FREMONT, CA: The international pharmaceutical industry is rising, and the spending on the sector might nearly hit $1.5 trillion in the next three years. Due to this escalation, manufacturers will encounter a few challenges that include expanding distribution networks to meet the requirements of a broader audience.
Leveraging the big data can assist the manufacturers in building transparency throughout the supply chain and allow proactive action to alleviate the risks of any disturbances and counterfeiting. The channel of a pharmaceutical drug, which goes from manufacturer to patient, is an entirely different path than the rest of the supply chains such as foods and beverages. The product is passed from the direct control of the manufacturer through several touchpoints in a very complex supply chain. Passing through the complications reflects that most of the drugs are temperature-sensitive and need a particular type of handling. Pharmaceutical products, if neglected by not maintaining the prescribed temperature range, can lose its effectiveness and might become a threat for the patients consuming it, leading to an additional loss of cost.
Traditional IT systems can make the manufacturers blind when it comes to their inventory and distribution methods. It can also hinder the manufacturers from keeping track of various products that get in and out of the supply chain. Such abilities are essential among the distraction and carry the potential for theft within the supply chain that triggers the counterfeiting issue of the industry.
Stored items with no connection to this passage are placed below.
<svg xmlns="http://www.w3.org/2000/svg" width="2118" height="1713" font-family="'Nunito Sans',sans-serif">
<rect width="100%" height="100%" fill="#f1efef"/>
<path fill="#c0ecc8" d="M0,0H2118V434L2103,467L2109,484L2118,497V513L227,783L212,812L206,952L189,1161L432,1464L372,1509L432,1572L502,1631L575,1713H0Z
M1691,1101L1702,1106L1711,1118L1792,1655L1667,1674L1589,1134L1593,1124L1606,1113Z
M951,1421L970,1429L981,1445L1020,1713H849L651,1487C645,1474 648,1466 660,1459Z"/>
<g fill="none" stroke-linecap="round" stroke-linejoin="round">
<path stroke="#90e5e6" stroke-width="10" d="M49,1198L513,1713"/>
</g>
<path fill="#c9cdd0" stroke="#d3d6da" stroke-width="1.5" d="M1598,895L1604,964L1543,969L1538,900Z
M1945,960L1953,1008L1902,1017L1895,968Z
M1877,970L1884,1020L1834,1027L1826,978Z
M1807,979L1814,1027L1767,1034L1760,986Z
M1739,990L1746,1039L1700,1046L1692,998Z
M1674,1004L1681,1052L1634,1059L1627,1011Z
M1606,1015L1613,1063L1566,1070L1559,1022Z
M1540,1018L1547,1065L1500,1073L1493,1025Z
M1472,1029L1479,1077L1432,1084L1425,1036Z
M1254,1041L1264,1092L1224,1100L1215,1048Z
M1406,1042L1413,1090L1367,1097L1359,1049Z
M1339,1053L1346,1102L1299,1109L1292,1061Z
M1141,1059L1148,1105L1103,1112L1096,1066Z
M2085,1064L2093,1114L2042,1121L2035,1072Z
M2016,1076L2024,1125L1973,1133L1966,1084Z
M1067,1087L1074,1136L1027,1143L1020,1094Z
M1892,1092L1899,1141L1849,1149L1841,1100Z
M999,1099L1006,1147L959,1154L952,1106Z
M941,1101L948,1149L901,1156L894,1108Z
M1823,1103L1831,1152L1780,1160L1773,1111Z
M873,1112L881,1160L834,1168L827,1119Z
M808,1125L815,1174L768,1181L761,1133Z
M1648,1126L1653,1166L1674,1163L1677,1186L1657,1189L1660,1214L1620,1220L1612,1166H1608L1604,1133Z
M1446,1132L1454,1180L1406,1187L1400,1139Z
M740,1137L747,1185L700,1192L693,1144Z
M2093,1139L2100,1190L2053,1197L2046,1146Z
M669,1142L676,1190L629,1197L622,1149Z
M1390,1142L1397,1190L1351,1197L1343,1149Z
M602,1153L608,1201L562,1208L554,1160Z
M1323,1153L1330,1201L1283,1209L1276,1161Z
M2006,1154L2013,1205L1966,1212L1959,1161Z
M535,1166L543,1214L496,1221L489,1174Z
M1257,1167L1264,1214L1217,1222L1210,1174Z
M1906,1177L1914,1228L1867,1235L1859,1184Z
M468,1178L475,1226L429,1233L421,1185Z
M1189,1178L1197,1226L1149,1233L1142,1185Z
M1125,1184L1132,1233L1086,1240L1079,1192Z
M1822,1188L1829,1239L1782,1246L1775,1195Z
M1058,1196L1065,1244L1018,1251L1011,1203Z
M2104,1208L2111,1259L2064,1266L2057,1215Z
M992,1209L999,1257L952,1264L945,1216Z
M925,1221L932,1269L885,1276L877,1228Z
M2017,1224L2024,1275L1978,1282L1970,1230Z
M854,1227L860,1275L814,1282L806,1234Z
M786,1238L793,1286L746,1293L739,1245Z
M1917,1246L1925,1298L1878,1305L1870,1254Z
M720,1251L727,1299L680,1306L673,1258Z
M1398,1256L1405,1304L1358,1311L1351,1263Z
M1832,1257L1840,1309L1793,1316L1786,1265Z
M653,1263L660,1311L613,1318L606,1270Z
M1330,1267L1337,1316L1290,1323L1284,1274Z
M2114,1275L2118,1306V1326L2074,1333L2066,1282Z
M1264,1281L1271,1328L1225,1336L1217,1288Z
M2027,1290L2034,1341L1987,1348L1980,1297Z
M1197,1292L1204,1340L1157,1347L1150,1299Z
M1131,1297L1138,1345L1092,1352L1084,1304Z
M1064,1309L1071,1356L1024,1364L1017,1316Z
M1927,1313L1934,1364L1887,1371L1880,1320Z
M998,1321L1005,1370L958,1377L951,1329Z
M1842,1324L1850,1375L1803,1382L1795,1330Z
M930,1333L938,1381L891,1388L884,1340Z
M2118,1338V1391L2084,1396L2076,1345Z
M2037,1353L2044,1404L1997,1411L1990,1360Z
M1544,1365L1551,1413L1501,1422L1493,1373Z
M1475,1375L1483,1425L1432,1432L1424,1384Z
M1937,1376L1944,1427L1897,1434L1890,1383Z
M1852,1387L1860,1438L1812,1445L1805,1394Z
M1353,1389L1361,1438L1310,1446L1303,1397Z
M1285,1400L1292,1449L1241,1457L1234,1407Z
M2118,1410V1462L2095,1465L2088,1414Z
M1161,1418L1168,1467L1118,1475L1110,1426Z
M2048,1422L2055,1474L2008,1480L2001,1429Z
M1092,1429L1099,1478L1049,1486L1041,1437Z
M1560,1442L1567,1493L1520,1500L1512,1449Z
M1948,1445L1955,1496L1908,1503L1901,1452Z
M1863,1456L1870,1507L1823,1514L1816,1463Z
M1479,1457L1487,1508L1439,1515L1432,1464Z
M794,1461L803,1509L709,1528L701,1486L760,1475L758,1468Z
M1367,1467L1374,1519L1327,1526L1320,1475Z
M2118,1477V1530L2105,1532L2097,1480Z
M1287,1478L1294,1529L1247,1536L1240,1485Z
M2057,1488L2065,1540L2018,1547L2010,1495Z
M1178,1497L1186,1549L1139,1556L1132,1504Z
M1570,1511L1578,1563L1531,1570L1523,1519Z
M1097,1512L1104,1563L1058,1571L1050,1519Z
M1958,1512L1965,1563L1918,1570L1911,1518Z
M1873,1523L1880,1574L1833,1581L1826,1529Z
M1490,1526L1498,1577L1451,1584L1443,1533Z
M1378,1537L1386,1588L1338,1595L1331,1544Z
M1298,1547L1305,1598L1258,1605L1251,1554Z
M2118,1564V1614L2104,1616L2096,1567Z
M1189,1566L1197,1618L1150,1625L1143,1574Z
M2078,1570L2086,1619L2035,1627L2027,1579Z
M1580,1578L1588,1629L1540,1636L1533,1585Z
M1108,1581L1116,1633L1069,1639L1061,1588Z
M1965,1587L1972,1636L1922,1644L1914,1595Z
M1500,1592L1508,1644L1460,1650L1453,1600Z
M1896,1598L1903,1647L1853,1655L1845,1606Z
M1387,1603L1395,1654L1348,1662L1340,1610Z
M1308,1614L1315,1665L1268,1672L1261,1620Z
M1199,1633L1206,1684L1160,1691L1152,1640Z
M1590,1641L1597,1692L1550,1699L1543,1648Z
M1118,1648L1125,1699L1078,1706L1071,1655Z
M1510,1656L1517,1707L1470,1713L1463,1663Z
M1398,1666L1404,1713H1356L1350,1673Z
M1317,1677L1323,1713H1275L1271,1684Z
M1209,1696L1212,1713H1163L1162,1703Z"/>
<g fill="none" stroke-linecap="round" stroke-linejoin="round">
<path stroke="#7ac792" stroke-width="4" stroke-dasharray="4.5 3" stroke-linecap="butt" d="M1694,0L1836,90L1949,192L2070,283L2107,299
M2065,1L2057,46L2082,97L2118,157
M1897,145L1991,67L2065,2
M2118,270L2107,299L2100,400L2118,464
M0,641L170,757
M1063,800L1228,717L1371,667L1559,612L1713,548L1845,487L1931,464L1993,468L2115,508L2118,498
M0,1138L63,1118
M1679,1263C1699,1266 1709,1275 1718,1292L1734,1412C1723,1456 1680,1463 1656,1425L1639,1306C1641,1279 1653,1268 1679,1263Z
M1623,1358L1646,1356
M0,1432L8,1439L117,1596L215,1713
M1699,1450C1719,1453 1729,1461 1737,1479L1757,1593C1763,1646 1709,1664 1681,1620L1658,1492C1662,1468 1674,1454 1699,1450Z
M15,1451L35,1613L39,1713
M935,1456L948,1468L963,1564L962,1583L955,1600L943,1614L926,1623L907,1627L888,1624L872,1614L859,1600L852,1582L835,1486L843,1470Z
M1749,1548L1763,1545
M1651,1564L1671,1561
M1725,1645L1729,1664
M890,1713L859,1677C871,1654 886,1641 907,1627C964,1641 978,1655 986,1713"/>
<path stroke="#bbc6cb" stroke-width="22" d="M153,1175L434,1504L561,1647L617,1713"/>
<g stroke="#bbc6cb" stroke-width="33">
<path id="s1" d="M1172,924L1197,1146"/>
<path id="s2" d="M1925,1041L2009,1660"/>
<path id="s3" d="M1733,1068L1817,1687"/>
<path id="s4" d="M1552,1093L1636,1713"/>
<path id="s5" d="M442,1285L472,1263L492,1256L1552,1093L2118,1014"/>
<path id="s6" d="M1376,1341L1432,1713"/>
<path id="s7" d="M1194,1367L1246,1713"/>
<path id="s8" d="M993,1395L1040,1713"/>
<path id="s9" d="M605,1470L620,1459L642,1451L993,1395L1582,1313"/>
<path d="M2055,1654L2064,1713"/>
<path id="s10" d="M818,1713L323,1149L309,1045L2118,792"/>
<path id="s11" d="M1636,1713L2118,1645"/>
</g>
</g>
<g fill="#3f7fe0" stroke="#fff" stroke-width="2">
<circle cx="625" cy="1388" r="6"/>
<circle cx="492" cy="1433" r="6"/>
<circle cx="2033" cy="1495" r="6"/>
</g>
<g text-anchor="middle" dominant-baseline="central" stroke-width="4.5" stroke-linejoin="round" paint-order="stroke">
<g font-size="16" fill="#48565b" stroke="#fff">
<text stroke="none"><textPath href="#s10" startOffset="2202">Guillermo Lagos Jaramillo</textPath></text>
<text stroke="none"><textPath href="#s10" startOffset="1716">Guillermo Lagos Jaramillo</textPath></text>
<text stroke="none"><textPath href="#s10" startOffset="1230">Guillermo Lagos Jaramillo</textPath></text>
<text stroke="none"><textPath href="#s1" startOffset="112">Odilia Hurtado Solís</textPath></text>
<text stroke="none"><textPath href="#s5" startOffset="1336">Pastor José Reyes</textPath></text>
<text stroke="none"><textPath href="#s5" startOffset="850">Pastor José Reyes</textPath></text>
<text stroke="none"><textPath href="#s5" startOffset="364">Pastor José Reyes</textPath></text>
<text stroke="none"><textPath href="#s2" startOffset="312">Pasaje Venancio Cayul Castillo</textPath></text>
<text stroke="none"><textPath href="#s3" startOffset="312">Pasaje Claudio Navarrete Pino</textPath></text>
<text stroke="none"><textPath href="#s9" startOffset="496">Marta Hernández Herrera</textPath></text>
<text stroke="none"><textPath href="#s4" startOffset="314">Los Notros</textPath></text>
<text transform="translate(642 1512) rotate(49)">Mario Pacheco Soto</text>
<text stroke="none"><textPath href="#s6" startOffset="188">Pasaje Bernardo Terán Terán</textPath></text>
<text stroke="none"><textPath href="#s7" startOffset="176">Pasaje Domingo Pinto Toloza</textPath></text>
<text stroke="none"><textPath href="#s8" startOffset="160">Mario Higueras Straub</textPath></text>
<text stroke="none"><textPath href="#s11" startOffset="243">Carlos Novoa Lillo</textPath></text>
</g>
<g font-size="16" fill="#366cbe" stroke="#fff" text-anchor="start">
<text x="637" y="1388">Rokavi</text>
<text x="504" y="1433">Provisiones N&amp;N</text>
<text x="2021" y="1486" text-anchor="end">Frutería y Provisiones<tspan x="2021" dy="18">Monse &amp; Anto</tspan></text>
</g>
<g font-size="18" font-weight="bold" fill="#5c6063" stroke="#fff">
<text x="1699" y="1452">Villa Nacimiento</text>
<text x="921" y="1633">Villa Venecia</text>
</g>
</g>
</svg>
Furthermore, the inability to reach the ins-and-outs of the supply chain makes it difficult to make sure a faster time in the market to satisfy the rising demand for personalized medicines.
On the other hand, big data analytics lend a hand in improving the measurement of the factors that are necessary to maintain in a supply chain such as pressure and temperature, by communicating and monitoring. Besides, big data analytics also allow condition monitoring and predictive maintenance via the collected sensor data such as vibration and temperature, which extensively narrows down the machine downtime, when it comes to drug production and packaging. Along with the gathered information, companies can execute the measures to recognize the probable component flaws and resolve them before any mechanical failure. Nevertheless, manufacturers can expand the efficiency of their maintenance teams and focus their efforts on debasing the assets.